C’est en 1530, dans la Florence assiégée par Charles Quint, que l’on demande à Andrea de peindre les portraits de quelques citoyens et capitaines traîtres. Pendant cette période, la traîtrise est en effet l’objet le plus fréquent de l’infamie imagée. Selon les biographes contemporains du peintre, Andrea réagit avec circonspection : il réalise le travail la nuit et se cache derrière le nom d’un élève. La peur de la vengeance, mais aussi la crainte d’avoir la réputation d’un « peintre de pendus » — l’équivalent métaphorique du bourreau — causait souvent une telle discrétion. Les images infamantes étaient donc parfois aussi des objets infâmes, victimes à leur tour de dénonciations et de railleries.

Les dessins infamants que l’on possède d’Andrea suivent le schéma qui était peu à peu devenu une norme assez rigide durant les deux siècles d’évolution de la pratique : ils représentent tous des hommes pendus la tête en bas.
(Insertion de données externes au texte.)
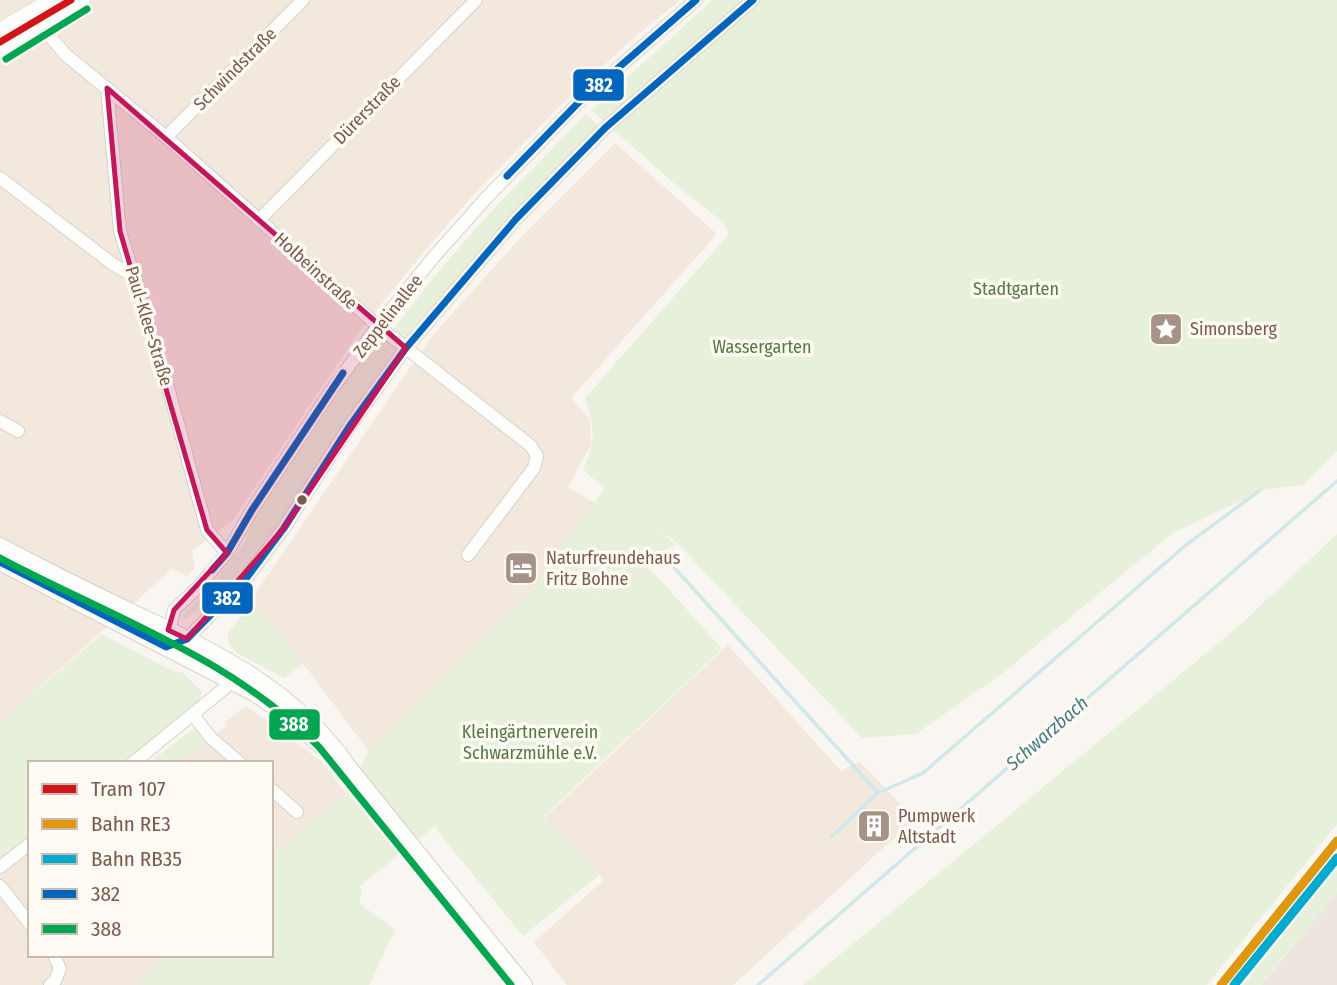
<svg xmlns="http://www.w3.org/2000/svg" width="1337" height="985" viewBox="0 0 1337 985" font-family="'Fira Sans Condensed',sans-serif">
<rect width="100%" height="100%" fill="#f9f5f0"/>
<g fill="#f2e8de">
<path d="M0 0H680L629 42 560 106 472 196 413 265 356 336 233 520 192 551 195 567 187 576 172 569 0 723Z"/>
<path d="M615 143 717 234 571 398 590 419 591 445 568 487 595 503 525 598 369 751 306 667 251 599 432 336 522 236Z"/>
<path d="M728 645 841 771 859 761 915 819 733 985H567L534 942 604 880 544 818Z"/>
<path d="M246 706 320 760 347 794 271 856V763H178L227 725 225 722Z"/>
<path d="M30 853V955H163L140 985H0V875Z"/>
</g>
<path fill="#ede5e0" d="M1337 892V985H1260L1272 972Z"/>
<g fill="#e7f0db">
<path d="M713 0H1337V451L1303 485 1267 489 1174 532 1004 672 916 734 862 738 677 543 657 528 676 545 619 571 584 605 620 572 640 563 654 573 722 649 543 817 599 875 523 936 438 832 436 825 359 887 362 890 359 903 395 930 369 985H140L163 955H271V856L347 794 369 751 525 598 605 488 583 470C596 441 595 428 585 398L729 234 724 223 683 191 591 110Z"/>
<path d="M586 114 604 131 459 283 256 558 230 584 187 618H183V615L211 587 245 542 254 511 379 327 389 335 442 267 498 204Z"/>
<path d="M1337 534V824L1207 985H803L1239 626Z"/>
<path d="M251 599 303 664 284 678 237 653 228 644V634Z"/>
<path d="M102 634 170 670 183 673 202 692 198 703 126 763H30V838L0 861V723Z"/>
<path d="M194 728 207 741 178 763H149Z"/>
<path d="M1337 864V892L1260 985H1238Z"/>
</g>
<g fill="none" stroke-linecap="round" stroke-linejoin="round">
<g stroke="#d0e8ea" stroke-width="3.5">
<path d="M661 553 878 793"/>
<path d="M831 837 878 793 923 773 1186 545 1259 491"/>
<path d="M758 985 1337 481"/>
</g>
<g stroke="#d7d1cb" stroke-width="14">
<g id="minor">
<path d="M696 0 578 103 488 196 432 259 378 326 328 395 252 510 227 553 200 585 174 610 166 647 187 639 245 580 284 528 351 424 406 348 516 219 605 128 753 0"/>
<path d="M41 26 66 55 166 137 378 326 531 446 537 456 534 468 468 555"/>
<path d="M107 88 120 231 171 398 207 530 227 553"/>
<path d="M166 137 303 0"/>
<path d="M0 178 114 265 135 277"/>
<path d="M259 220 476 0"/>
<path d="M0 421 18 431"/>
<path d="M193 715 211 738 240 763"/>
<path d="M133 763 237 678"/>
<path d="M271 789 297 812"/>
<path d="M0 867 30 844"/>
<path d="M0 886 30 924"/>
<path d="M50 985 55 981 60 969 54 955"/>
</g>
</g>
<g stroke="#d7d1cb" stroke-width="18">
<g id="tertiary">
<path d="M0 546C41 568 83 589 125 609 209 649 295 688 349 768L524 985"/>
<path d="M0 562 256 694 293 720 324 749"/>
</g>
</g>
<g stroke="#d9d2cb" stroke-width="19">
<g id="secondary">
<path d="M0 32 55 0"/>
<path d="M0 50 81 0"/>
</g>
</g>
<use href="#minor" stroke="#fefefd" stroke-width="12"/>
<use href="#tertiary" stroke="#fefefd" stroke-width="16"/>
<use href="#secondary" stroke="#fefefd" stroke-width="18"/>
<g stroke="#fffaf3" stroke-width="12">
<g id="bus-1">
<path d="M507 176 578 103 696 0"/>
<path d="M0 562 166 647 187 639 245 580 284 528 351 424 406 348 516 219 605 128 753 0"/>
<path d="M212 570 227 553 252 510 343 373"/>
</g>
</g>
<g stroke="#fffaf3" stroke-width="12">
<g id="bus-2">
<path d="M6 59 87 9"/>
<path d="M0 558C109 616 231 657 319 747L511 985"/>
</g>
</g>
<use href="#bus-1" stroke="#0065bd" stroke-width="7"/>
<use href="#bus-2" stroke="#00a651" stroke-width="7"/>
<g stroke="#fffaf3" stroke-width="14">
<path id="rail-1" d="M1221 985 1337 841"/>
</g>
<g stroke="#fffaf3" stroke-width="14">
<path id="rail-2" d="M1234 985 1337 858"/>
</g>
<use href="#rail-1" stroke="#de970f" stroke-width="9"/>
<use href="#rail-2" stroke="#00a9ce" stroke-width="9"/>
<g stroke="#fffaf3" stroke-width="12">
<path id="tram-1" d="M0 42 71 0"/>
</g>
<use href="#tram-1" stroke="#d01519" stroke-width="7"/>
</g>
<path fill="#c2185b" fill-opacity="0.2" stroke="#c2185b" stroke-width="5" stroke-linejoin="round" d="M107 88 406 348 284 528 187 639 168 630 174 610 227 553 207 530 120 231Z"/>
<defs>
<g id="sight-square" transform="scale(1.75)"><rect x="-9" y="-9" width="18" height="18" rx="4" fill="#a69286" stroke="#fffaf3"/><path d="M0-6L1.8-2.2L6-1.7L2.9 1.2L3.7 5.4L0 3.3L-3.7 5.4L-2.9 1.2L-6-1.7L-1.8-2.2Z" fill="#fff"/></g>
<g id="hotel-square" transform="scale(1.75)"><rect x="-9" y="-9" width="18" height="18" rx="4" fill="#a69286" stroke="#fffaf3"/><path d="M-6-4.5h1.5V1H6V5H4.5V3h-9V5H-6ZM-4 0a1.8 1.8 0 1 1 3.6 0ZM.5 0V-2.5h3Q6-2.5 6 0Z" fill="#fff"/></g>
<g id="building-square" transform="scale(1.75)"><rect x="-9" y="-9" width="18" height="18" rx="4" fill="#a69286" stroke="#fffaf3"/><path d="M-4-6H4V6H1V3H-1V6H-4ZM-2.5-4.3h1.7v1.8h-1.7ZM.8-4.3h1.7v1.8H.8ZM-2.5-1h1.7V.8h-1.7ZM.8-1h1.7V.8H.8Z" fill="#fff"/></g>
</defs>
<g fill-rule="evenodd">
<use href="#sight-square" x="1166" y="329"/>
<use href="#hotel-square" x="521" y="568"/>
<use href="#building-square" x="874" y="826"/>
</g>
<circle fill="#7a5c4d" stroke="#fffaf3" stroke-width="2.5" cx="302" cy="500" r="6"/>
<g text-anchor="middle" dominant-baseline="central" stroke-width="7" stroke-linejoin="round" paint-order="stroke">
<g font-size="18" fill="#7a5c4d" stroke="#fffaf3">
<text transform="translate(235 69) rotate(-45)">Schwindstraße</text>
<text transform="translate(367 110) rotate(-46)">Dürerstraße</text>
<text transform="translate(316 271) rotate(42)">Holbeinstraße</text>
<text transform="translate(388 316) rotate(-52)">Zeppelinallee</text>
<text transform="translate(149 326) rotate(73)">Paul-Klee-Straße</text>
</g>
<g font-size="18" fill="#537a41" stroke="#fffaf3">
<text x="1016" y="289">Stadtgarten</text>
<text x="762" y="347">Wassergarten</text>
<text x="530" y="732">Kleingärtnerverein<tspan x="530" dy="21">Schwarzmühle e.V.</tspan></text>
</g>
<g font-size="18" fill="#7a5c4d" stroke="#fffaf3" text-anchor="start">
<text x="1190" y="329">Simonsberg</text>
<text x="546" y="558">Naturfreundehaus<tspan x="546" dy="21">Fritz Bohne</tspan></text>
<text x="898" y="816">Pumpwerk<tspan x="898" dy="21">Altstadt</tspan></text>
</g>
<g font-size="19" font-style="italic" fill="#437c86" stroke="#fffaf3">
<text transform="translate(1047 733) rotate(-41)">Schwarzbach</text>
</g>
</g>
<g stroke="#fffaf3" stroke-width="2.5">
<rect x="572" y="68" width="53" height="34" rx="7" fill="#0065bd"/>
<rect x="201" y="581" width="53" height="34" rx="7" fill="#0065bd"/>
<rect x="268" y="708" width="53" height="33" rx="7" fill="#00a651"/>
</g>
<g font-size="19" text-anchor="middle" font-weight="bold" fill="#fff">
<text x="599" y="92">382</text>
<text x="227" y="605">382</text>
<text x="294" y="731">388</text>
</g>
<rect x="28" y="761" width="245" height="196" fill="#fffaf3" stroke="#cabbb1" stroke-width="2"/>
<rect x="42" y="784" width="35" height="10" fill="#d01519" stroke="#cabbb1" stroke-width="2"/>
<text x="91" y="796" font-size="21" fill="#7a5c4d">Tram 107</text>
<rect x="42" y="819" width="35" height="10" fill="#de970f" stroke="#cabbb1" stroke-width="2"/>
<text x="91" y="831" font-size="21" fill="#7a5c4d">Bahn RE3</text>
<rect x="42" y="854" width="35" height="10" fill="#00a9ce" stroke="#cabbb1" stroke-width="2"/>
<text x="91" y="866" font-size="21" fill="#7a5c4d">Bahn RB35</text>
<rect x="42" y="889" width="35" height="10" fill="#0065bd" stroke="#cabbb1" stroke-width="2"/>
<text x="91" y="901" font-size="21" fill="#7a5c4d">382</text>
<rect x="42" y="924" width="35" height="10" fill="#00a651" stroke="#cabbb1" stroke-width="2"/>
<text x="91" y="936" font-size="21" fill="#7a5c4d">388</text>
</svg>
Puisque les images infamantes sont généralement le substitut d’un châtiment concret quand les criminels sont absents et introuvables, ces derniers sont représentés punis, en sorte que des deux aspects d’une peine — la souffrance physique et l’humiliation publique — au moins la seconde est effectuée.

En 1530, c’est l’époque du « maniérisme » — un terme hautement problématique mais bien ancré dans l’historiographie. L’art est alors souvent un objet d’élite, complexe et érudit. Mais la peinture infamante ne s’adresse pas à un public d’avant-garde; elle se doit d’être explicite et claire. Si la représentation du coupable en train de réaliser son crime est déjà devenue plus rare, la raison de l’infamie est souvent au moins décrite verbalement. En effet, de courts textes accompagnaient d’habitude les images infamantes. Les mots étaient également indispensables pour l’identification de la personne visée : même dans le cas d’un peintre comme Andrea, certainement capable de créer un portrait ressemblant d’une personne, l’on remarque que l’aspect physionomique reste accessoire. Dans quelques-uns de ces dessins le visage est la partie la moins soignée : après tout, le temps accordé à la création des images, utiles dans l’immédiat, était fort limité. Pire encore, le modèle était presque toujours absent. Les images infamantes ne sont donc pas vraiment la contrepartie négative des portraits d’apparat : si chacun des deux genres détient une fonction sociale indéniable, le processus de création et la démarche artistique en sont tout aussi diamétralement opposés que l’image sociale des personnes représentées.

  • 1. Pour une synthèse des informations historiques sur la pratique (l’auteur déclare d’emblée ne pas être un historien de l’art), voir Ortalli (1994 [1979]).
Pour citer

SAPIR, Itay. 2019. « Infamie renaissante », Captures, vol. 4, no 1 (mai), section contrepoints « Trouble dans l’image ». En ligne : revuecaptures.org/node/3287

Ortalli, Gherardo. 1994 [1979]. La peinture infamante du XIIIe au XVIe siècle, traduction française par Fabienne Pasquiet et Daniel Arasse. Paris : Gérard Monfort, 136 p.
,
Vasari, Giorgio. 2010 [1568]. Vies des artistes, traduction de Léopold Leclanché, préface de Catherine Monbeig Goguel, appareil critique et notes de Cécile Beuzelin, introduction générale d’Antonella Fenech Kroke. Paris : Citadelles & Mazenod, 551 p.